ReadyCT Career Pathway Programs Tackle Labor Shortage
First-year Hartford Public High School students have a big decision to make this week—choose a traditional academic route or pursue a pathway towards a career in healthcare or engineering and technology.
“This is actually a big deal,” Hartford High principal Flora Padro says. “It’s a milestone in their academic career.”
It’s also a big deal for the business community, with job openings at a record high amid a growing labor shortage crisis.
“If every unemployed person today were to get a job, we would still have north of 18,000 jobs open in Connecticut,” CBIA president and CEO Chris DiPentima told students and staff at the school March 22.
Pathways Gain Momentum
ReadyCT supports six pathway programs throughout Hartford Public Schools, with various businesses sponsoring each pathway.
The CBIA affiliate leads the work-readiness instruction that helps students prepare for internships and ultimately job placement.

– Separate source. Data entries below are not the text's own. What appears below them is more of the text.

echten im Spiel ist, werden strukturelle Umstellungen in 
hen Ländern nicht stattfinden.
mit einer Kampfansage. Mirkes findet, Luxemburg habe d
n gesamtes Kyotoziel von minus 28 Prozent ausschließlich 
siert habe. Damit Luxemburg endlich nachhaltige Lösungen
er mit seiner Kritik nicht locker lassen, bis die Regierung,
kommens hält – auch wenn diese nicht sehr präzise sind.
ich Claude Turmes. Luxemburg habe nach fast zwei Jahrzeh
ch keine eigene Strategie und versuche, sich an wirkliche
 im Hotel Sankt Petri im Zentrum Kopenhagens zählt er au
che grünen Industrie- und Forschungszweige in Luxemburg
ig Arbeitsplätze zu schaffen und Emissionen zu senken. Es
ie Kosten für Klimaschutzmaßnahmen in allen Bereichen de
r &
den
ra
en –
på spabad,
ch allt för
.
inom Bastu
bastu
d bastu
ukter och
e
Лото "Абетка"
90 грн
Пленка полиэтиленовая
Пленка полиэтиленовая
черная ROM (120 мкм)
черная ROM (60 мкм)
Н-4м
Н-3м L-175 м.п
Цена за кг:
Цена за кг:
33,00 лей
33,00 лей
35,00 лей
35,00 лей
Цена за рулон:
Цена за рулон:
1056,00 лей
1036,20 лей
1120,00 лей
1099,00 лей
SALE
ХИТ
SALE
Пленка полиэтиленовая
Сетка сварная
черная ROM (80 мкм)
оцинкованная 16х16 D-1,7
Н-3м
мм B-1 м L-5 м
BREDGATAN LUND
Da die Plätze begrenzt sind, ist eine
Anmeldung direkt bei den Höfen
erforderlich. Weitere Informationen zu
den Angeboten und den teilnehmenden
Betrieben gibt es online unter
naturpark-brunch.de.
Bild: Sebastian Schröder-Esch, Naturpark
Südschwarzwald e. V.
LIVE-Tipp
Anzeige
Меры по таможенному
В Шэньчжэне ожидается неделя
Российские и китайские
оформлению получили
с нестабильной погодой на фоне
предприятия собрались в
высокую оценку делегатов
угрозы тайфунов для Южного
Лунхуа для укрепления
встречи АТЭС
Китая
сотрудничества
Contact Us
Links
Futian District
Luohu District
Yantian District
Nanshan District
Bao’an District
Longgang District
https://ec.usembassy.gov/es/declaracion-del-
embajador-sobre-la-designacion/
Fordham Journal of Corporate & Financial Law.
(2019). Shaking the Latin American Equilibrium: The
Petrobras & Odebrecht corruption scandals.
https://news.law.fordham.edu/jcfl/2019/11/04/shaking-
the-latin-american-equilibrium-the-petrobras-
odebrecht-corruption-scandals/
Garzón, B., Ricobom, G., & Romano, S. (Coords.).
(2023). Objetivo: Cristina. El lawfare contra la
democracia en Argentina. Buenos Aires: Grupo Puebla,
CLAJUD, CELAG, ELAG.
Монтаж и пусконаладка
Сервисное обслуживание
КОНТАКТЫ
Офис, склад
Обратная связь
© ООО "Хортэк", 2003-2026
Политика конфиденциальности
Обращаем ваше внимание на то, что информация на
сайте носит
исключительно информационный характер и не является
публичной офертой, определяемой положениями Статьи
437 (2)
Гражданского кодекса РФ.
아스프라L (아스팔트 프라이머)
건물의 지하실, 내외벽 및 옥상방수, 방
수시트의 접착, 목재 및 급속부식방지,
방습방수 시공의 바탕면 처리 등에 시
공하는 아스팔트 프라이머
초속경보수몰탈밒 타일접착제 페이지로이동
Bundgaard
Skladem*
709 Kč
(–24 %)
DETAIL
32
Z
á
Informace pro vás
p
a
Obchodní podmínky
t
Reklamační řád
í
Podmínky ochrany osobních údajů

At Hartford High, Hartford HealthCare and Raytheon Technologies sponsor the allied health and engineering and green technology pathways, respectively.
About 40 sophomore students are enrolled in the allied health partnership launched this year.
“I know this pathway will help me sharpen those skills that are crucial in the work environment or in any career in general,” Hartford High sophomore Dazania Williams said.
Williams knew she had a general interest in the field when she started the program. Now, she’s setting her career sights on becoming a midwife.
Since the start of the semester, she earned her first aid and CPR/AED certifications, volunteered at a Red Cross Blood Drive, and landed a summer internship in bioscience.
“The students’ eagerness for more work-based learning opportunities is evident with every program opportunity we offer,” said ReadyCT executive director Shannon Marimón.
“From blood drives to CPR training to first aid instruction, they’re embracing all of it.”
Dozens of other freshmen are expected to sign up to join the allied health program this week.
“This is such a magic moment,” said Hartford Healthcare executive vice president Tracy Church. “We are so thrilled to be a partner.”
Church said Hartford Healthcare has more than 3,000 openings across its network. She said programs like this help build the talent pipeline.
The company recently announced a partnership with Quinnipiac University to support job growth initiatives at the higher education level as well.
DiPentima said the collaboration between educational institutions, companies, and organizations is key to building a strong workforce.
“These pathway programs not only need to be scaled up here in Hartford, but they need to be in every school system in the state of Connecticut,” DiPentima said.
“That is how we are going to address this labor shortage crisis.”